Si le mariage est un échec, « ce sera à cause de la femme, toujours à cause de la femme. Dans une union une femme doit tout accepter, encaisser sans se plaindre ». Une violence perpétuée par les hommes mais aussi par les femmes, « les pères forcent mais les mères sont complices ».

Ce roman est une façon magistrale de dénoncer le sort de milliers de femmes et d’essayer de briser le silence sur cette soumission et l’absence d’émancipation. Un récit poignant, écrit brutalement, à l’image du vécu. Par les mots, elle place directement le lecteur face à la détresse de ces jeunes épouses, privées totalement de liberté et à qui, pourtant, on répète inlassablement qu’elles « ont de la chance » ! La chance d’être forcée physiquement, la chance d’être battue, la chance d’être au service de l’homme 24h/24, la chance d’être interdite de crier lors de l’accouchement, la chance de partager le mari avec d’autres épouses, la chance d’être une éternelle mineure, la chance d’être victime d’un amalgame entre religion et traditions vernaculaires, la chance de subir les mauvaises interprétations de l’islam, la chance qu’un homme, un mari, un père ne se remette jamais en question. La chance… soit belle, soumise et tais-toi !

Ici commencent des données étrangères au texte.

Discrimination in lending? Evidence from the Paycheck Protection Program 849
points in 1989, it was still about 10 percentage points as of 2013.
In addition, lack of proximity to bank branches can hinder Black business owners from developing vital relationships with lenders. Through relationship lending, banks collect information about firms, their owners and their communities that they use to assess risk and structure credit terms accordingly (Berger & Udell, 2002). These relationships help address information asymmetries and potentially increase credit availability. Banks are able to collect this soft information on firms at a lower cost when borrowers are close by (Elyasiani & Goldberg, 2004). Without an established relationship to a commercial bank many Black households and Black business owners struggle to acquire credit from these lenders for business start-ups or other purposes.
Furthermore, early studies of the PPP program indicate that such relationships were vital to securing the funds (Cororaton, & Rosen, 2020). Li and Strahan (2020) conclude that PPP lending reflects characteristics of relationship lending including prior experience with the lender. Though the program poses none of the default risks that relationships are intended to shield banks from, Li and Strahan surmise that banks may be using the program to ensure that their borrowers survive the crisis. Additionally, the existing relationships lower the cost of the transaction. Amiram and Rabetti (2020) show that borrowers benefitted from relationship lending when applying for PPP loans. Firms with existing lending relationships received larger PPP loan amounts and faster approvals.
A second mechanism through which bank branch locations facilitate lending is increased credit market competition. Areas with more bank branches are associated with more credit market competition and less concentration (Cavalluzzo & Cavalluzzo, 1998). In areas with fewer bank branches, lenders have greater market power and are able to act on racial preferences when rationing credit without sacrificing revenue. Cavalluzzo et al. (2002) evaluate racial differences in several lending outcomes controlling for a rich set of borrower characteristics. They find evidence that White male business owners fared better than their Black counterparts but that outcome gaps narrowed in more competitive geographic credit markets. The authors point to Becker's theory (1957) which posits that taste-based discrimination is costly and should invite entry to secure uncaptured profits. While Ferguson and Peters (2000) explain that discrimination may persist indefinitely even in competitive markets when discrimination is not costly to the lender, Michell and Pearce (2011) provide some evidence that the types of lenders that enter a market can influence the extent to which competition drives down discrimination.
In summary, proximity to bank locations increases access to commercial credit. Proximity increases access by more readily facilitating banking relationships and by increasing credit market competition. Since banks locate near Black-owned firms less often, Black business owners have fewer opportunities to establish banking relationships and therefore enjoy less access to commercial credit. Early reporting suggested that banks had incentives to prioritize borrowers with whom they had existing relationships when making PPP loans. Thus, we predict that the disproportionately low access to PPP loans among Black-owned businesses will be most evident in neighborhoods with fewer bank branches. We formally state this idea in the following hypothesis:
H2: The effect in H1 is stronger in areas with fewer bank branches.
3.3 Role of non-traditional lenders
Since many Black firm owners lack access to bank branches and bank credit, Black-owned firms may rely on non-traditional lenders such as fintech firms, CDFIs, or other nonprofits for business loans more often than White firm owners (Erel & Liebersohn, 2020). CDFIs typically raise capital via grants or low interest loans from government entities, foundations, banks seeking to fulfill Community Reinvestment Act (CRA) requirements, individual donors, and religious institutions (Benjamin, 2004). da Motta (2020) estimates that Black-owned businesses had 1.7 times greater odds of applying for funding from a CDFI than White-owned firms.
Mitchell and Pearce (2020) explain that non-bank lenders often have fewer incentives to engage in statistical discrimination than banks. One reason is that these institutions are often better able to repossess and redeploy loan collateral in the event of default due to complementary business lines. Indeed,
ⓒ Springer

Si l’écrivaine africaine s’arme de crayons de combat, c’est pour la femme, évidemment, mais aussi pour la mère qu’elle est devenue, refusant que ses filles soient un jour forcé par cette domination phallique. De la littérature comme exutoire à la création de « Femmes du sahel » en 2012 au Cameroun pour offrir une éducation à la femme et à la jeune fille et sensibiliser la société sur les mariages forcés et autres violences à l’encontre du genre féminin.

Djaïli Amadou Amal est lauréate 2019 du Prix Orange du Livre en Afrique pour « Munyal, les larmes de la patience » Editions Proximité (Cameroun) - Mars 2019

« C’est fini ! il ne me reste plus qu’à pleurer mes illusions perdues, verser toutes ces larmes contenues depuis si longtemps, pleurer pour mes amertumes passées et à venir ».

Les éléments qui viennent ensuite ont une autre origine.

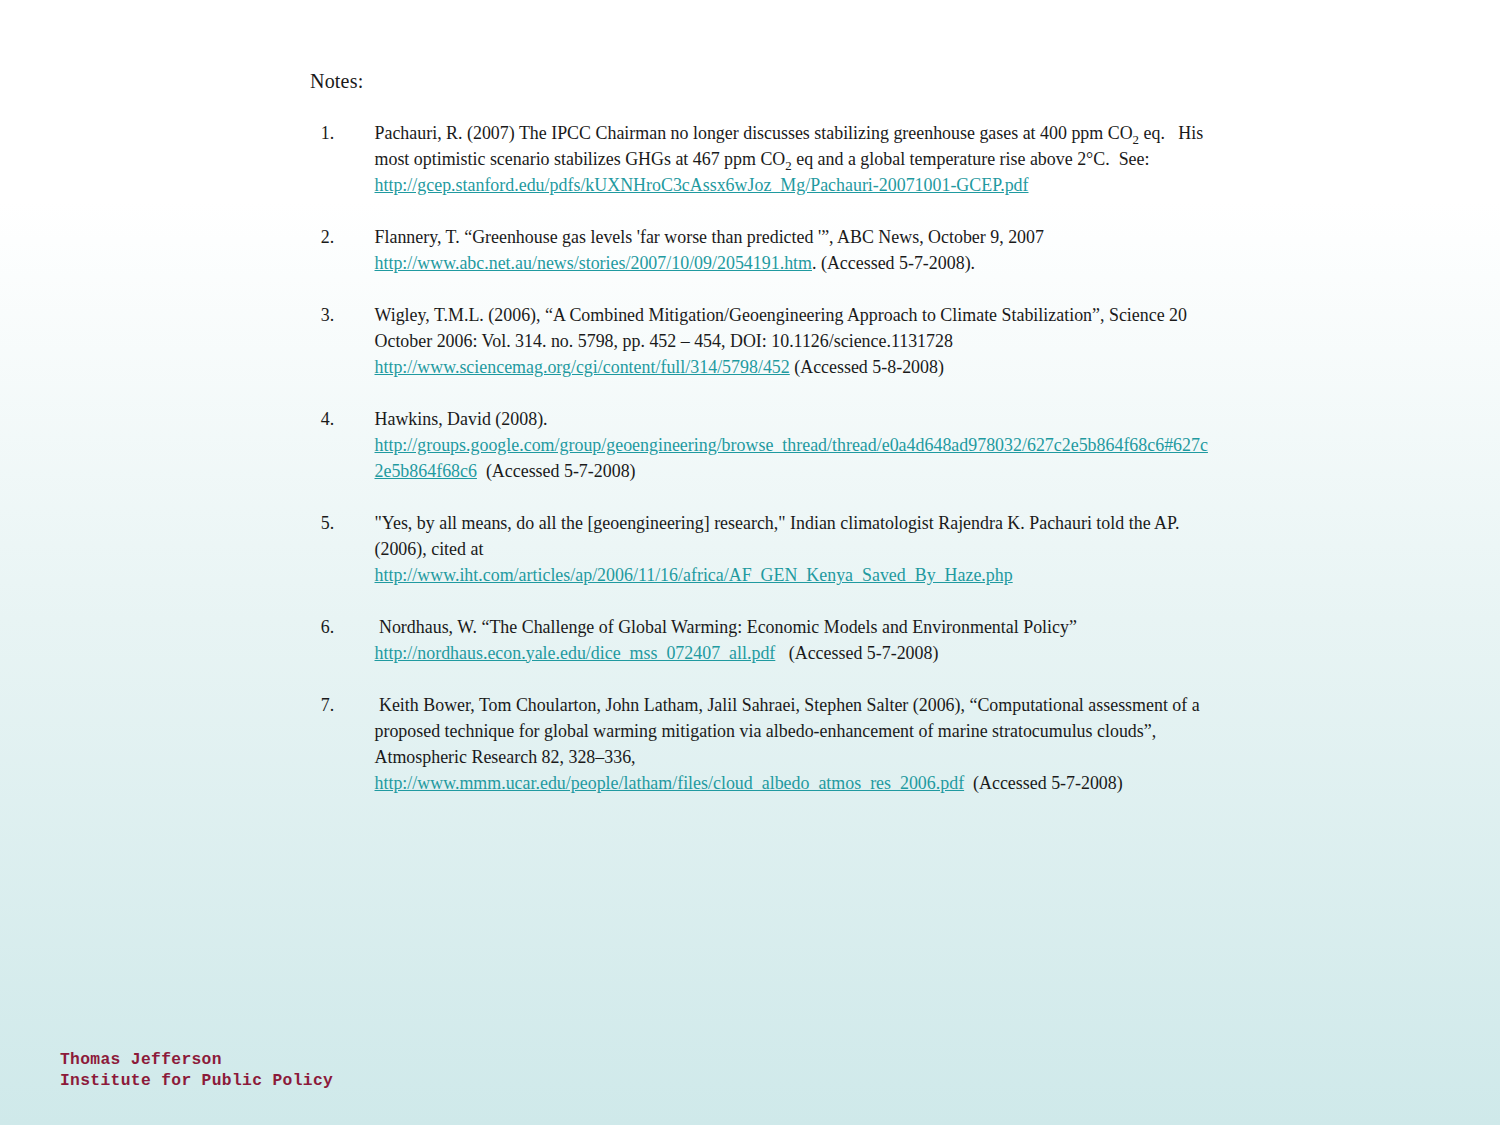Notes:
Pachauri, R. (2007) The IPCC Chairman no longer discusses stabilizing greenhouse gases at 400 ppm CO2 eq. His most optimistic scenario stabilizes GHGs at 467 ppm CO2 eq and a global temperature rise above 2°C. See:
http://gcep.stanford.edu/pdfs/kUXNHroC3cAssx6wJoz_Mg/Pachauri-20071001-GCEP.pdf
Flannery, T. “Greenhouse gas levels 'far worse than predicted '”, ABC News, October 9, 2007
http://www.abc.net.au/news/stories/2007/10/09/2054191.htm. (Accessed 5-7-2008).
Wigley, T.M.L. (2006), “A Combined Mitigation/Geoengineering Approach to Climate Stabilization”, Science 20 October 2006: Vol. 314. no. 5798, pp. 452 – 454, DOI: 10.1126/science.1131728
http://www.sciencemag.org/cgi/content/full/314/5798/452 (Accessed 5-8-2008)
Hawkins, David (2008).
http://groups.google.com/group/geoengineering/browse_thread/thread/e0a4d648ad978032/627c2e5b864f68c6#627c2e5b864f68c6 (Accessed 5-7-2008)
"Yes, by all means, do all the [geoengineering] research," Indian climatologist Rajendra K. Pachauri told the AP. (2006), cited at
http://www.iht.com/articles/ap/2006/11/16/africa/AF_GEN_Kenya_Saved_By_Haze.php
Nordhaus, W. “The Challenge of Global Warming: Economic Models and Environmental Policy”
http://nordhaus.econ.yale.edu/dice_mss_072407_all.pdf (Accessed 5-7-2008)
Keith Bower, Tom Choularton, John Latham, Jalil Sahraei, Stephen Salter (2006), “Computational assessment of a proposed technique for global warming mitigation via albedo-enhancement of marine stratocumulus clouds”, Atmospheric Research 82, 328–336,
http://www.mmm.ucar.edu/people/latham/files/cloud_albedo_atmos_res_2006.pdf (Accessed 5-7-2008)
Thomas Jefferson
Institute for Public Policy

« Ô ma mère ! Que c’est dur d’être une fille, de toujours donner le bon exemple, de toujours obéir, de toujours se maîtriser, de toujours patienter ! »

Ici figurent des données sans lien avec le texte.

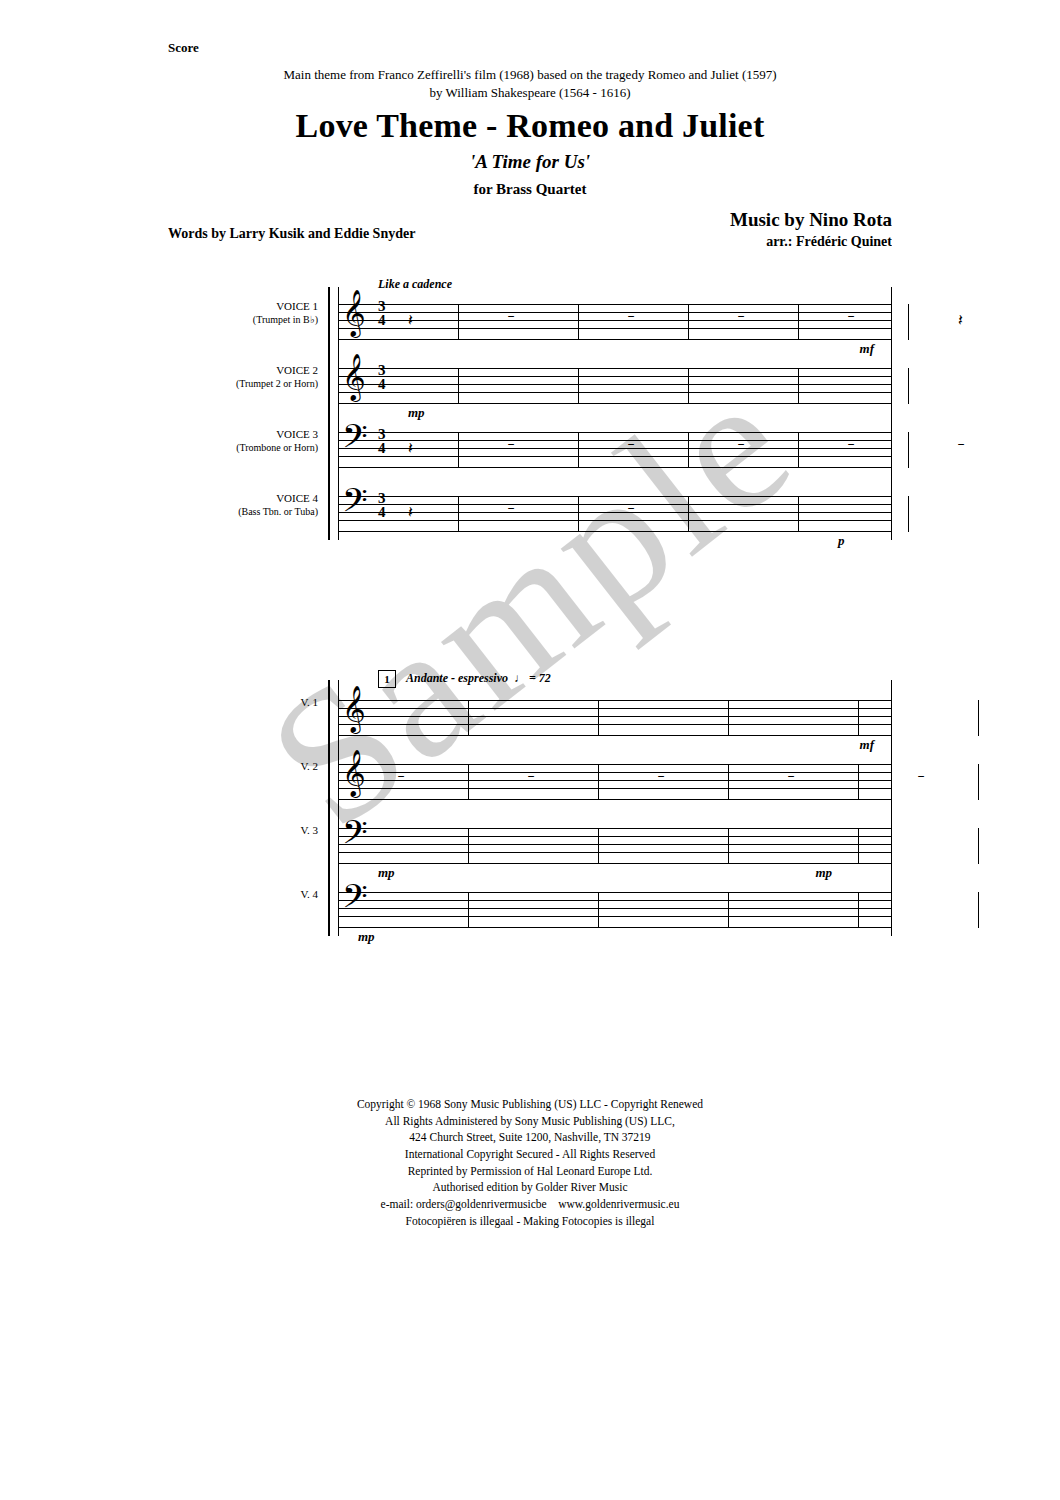Score
Main theme from Franco Zeffirelli's film (1968) based on the tragedy Romeo and Juliet (1597)
by William Shakespeare (1564 - 1616)
Love Theme - Romeo and Juliet
'A Time for Us'
for Brass Quartet
Music by Nino Rota
arr.: Frédéric Quinet
Words by Larry Kusik and Eddie Snyder
Like a cadence
VOICE 1
(Trumpet in B♭)
𝄞 3
4 𝄽 𝄻 𝄻 𝄻 𝄻 𝄽 mf
VOICE 2
(Trumpet 2 or Horn)
𝄞 3
4 mp
VOICE 3
(Trombone or Horn)
𝄢 3
4 𝄽 𝄻 𝄻 𝄻 𝄻 𝄻
VOICE 4
(Bass Tbn. or Tuba)
𝄢 3
4 𝄽 𝄻 𝄻 p
1 Andante - espressivo ♩ = 72
V. 1
𝄞 mf
V. 2
𝄞 𝄻 𝄻 𝄻 𝄻 𝄻
V. 3
𝄢 mp mp
V. 4
𝄢 mp
Copyright © 1968 Sony Music Publishing (US) LLC - Copyright Renewed
All Rights Administered by Sony Music Publishing (US) LLC,
424 Church Street, Suite 1200, Nashville, TN 37219
International Copyright Secured - All Rights Reserved
Reprinted by Permission of Hal Leonard Europe Ltd.
Authorised edition by Golder River Music
e-mail: orders@goldenrivermusicbe www.goldenrivermusic.eu
Fotocopiëren is illegaal - Making Fotocopies is illegal
Sample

« Il est difficile, le chemin de vie d’une femme ma fille. Ils sont courts ses moments d’insouciance. Elle est inexistante sa jeunesse. Elle n’a de joie nulle part  sauf là où elle l’aura hissée. Elle n’a de bonheur nulle part sauf là ou elle l’aura cultivé. A toi de trouver une solution pour rendre ta vie supportable. Mieux encore, pour rendre ta vie acceptable. C’est ce que j’ai fait durant toutes ces années ! J’ai piétiné mes rêves pour mieux embrasser mes devoirs ! »

« On te l’avait déjà dit !  Une Peule ne pleure pas quand elle accouche. Elle ne se plaint pas. N’oublie pas de te retenir. A chaque instant de ta vie, tu dois te maîtriser et maîtriser tes sens. Ne pleure pas, ne crie pas, ne parle même pas ! Si tu pleures à ton premier accouchement, tu pleureras à tous les autres. Si tu cries, ta dignité sera bafouée. Il y aura toujours quelqu’un pour raconter au quartier que tu es une poltronne ».